OBJECTIVE: Continue the Waste Management valuation write-up below, starting after its last sentence.

2026-05-29
Waste Management, Inc. is North America’s largest waste collection, landfill, recycling, and environmental services company. It earns recurring revenue from residential, commercial, industrial, and municipal waste contracts. The business benefits from essential demand, high barriers to entry, dense route economics, landfill ownership, and pricing power. Waste volumes are relatively stable even during recessions, making cash flow predictable. WM also generates growing renewable natural gas and recycling revenues. The company’s scale advantage allows it to spread fixed costs efficiently across routes and disposal assets. WM resembles a utility with inflation-linked pricing and durable long-term demand characteristics.
Intrinsic Value, PE, PEG, PEGY
Valuation Summary Table
| Metric | Value | Inputs Used |
|---|---|---|
| Current Price | $213.34 | Market price |
| Diluted EPS TTM | $6.91 | Provided financials |
| Forward EPS Estimate | ~$8.21 | Derived from forward P/E |
| Trailing P/E | 31.03 | |
| Forward P/E | 25.97 | |
| Revenue Growth | 3.5% | Quarterly YoY |
| Earnings Growth | 13.5% | Quarterly YoY |
| Dividend Yield | 1.65% | |
| PEG Ratio | 2.18 | |
| PEGY Ratio | 1.44 | PEG ÷ (Growth + Yield) |
| DCF Intrinsic Value | ~$188/share | 7% FCF growth, 9% discount rate, 3% terminal growth |
| Multiple-Based Intrinsic Value | ~$197/share | 24x normalized forward EPS |
| Average Intrinsic Value | ~$193/share | Average of DCF and earnings multiple |
| Margin of Safety at Current Price | Negative ~10% | Price above intrinsic value |
PEGY Interpretation
PEGY improves on PEG by incorporating dividend yield. WM’s PEGY of roughly 1.44 suggests the stock is expensive relative to its growth profile, though partly justified by stability and dividend quality.

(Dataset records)
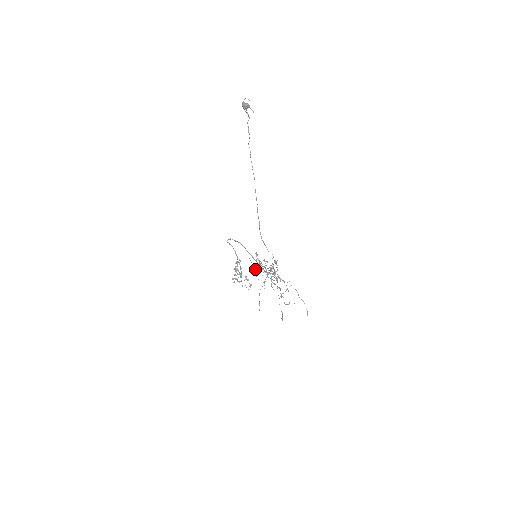
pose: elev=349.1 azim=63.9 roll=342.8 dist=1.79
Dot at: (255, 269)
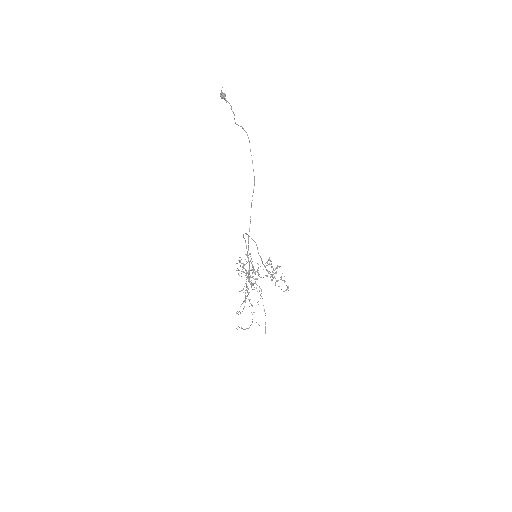
Dot at: occluded
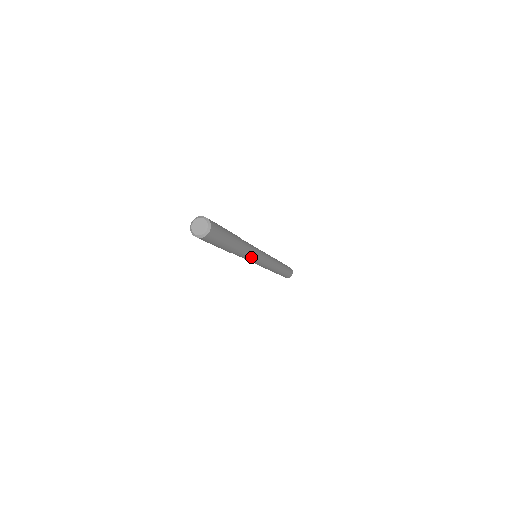
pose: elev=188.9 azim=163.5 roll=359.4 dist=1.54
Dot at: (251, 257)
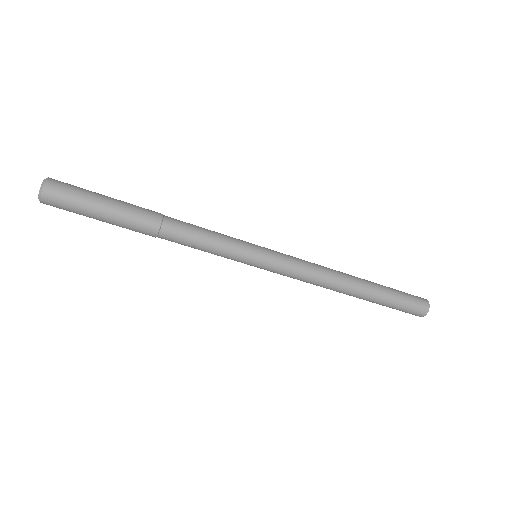
Dot at: (217, 248)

RESPONSE BELOW:
Investment Questions
| Question | Answer |
|---|---|
| Is the business model simple and sustainable? | Yes. Waste collection and disposal are essential services with recurring demand and long contract duration. |
| Intrinsic values, PE, PEG, PEGY? | DCF: $188. MEV: $197. Average: $193. PE: 31. PEG: 2.18. PEGY: 1.44. |
| Durable moat? | Yes. Landfill ownership, route density, regulation, and scale create strong barriers to entry. |
| Competitors and positioning? | Main competitors include Republic Services, Inc., Waste Connections, Inc., and Clean Harbors, Inc.. WM remains the industry leader. |
| Is management competent? | Generally yes. Management has steadily expanded margins, cash flow, and shareholder returns. |
| Is the stock undervalued? | No. Current price exceeds estimated intrinsic value by roughly 10%. |
| Efficient capital allocation? | Reasonably strong. WM balances dividends, acquisitions, and infrastructure investment effectively. |
| Strong free cash flow? | Yes. TTM FCF of $3.29B is robust and growing. |
| Strong balance sheet? | Adequate but leveraged. Debt is manageable due to stable cash flow. |
| Consistent growth? | Yes. Revenue, EBITDA, and earnings have grown steadily over several years. |
| Margin of safety? | Limited. Current valuation leaves little room for error. |
| Biggest risks? | Regulation, debt costs, recycling commodity volatility, acquisition execution, and slower volume growth. |
| Dilution concerns? | Minimal. Share count has remained relatively stable. |
| Cyclical or stable? | Stable. Waste services are defensive and recession-resistant. |
| What in 5 to 10 years? | Likely larger, more automated, and more energy-focused via RNG projects. |
| Buy if market closed 5 years? | Yes, but only at a better valuation. |
| What does PEGY indicate? | Quality business but premium pricing relative to growth and yield. |
| Reinvesting effectively? | Mostly yes. Capital investments have supported long-term cash generation. |
| Why mispriced or correctly priced? | Market values WM as a defensive compounder with reliable cash flows. Premium valuation reflects safety. |
| Key assumptions? | Stable pricing power, moderate growth, and no major regulatory disruption. |
| Portfolio fit? | Strong defensive core holding for long-term investors seeking stability. |
| Buy, hold, or sell? | Hold at current price. Buy below $175 to target 9%+ long-term returns. |
Detailed Analysis
Business Understanding
WM operates one of the most predictable business models in public markets. Waste must be collected regardless of economic conditions. Municipalities, businesses, and households generate recurring trash volumes that require collection, transfer, disposal, and recycling. This creates highly recurring cash flow.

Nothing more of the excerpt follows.